What you are asked to do:
Extract every line in the listing below that contains the word "chart", matching case exactly.

Exercise data:
########################################

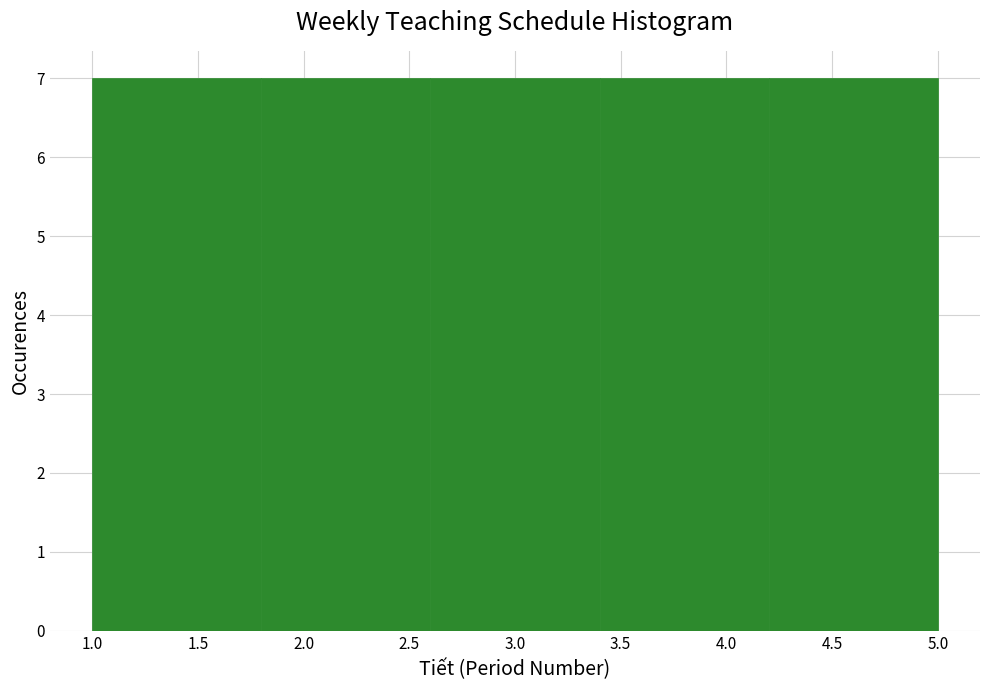

Reading left to right, transcribe this chart: for each bar, give the range it covers on the x-axis and its height. The values are not printed on the chart, so give them approximately, as read against the axis.

1.0 to 1.8: 7
1.8 to 2.6: 7
2.6 to 3.4: 7
3.4 to 4.2: 7
4.2 to 5.0: 7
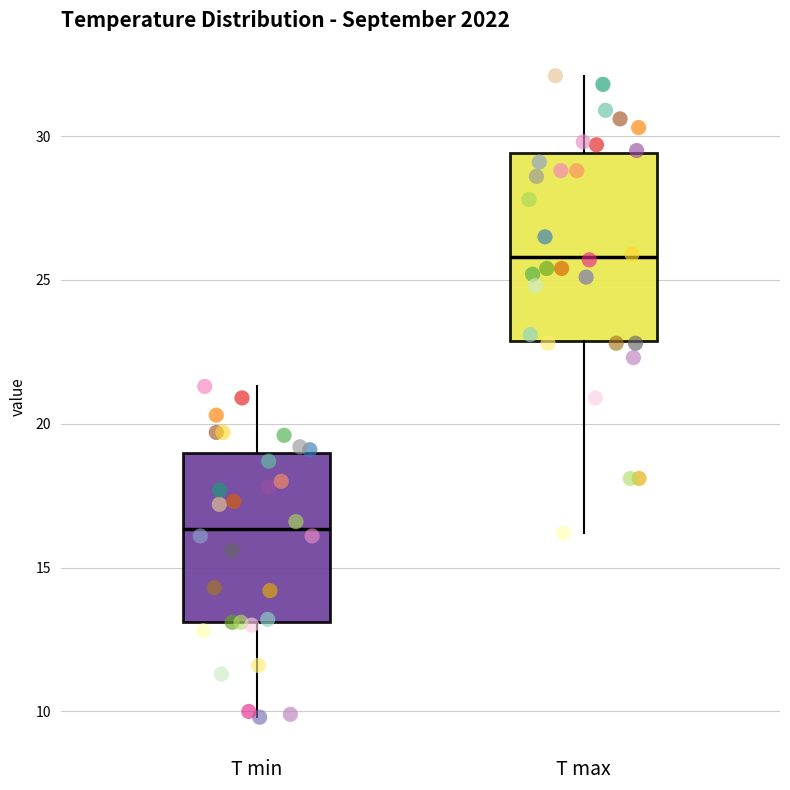

Where is the upper edge of the box for T max on the y-axis? The values are not printed on the chart, so give them approximately, as read against the axis.

29.5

########################################

Result:
Reading left to right, transcribe this chart: for each bar, give the range it covers on the x-axis and its height. The values are not printed on the chart, so give them approximately, as read against the axis.
Where is the upper edge of the box for T max on the y-axis? The values are not printed on the chart, so give them approximately, as read against the axis.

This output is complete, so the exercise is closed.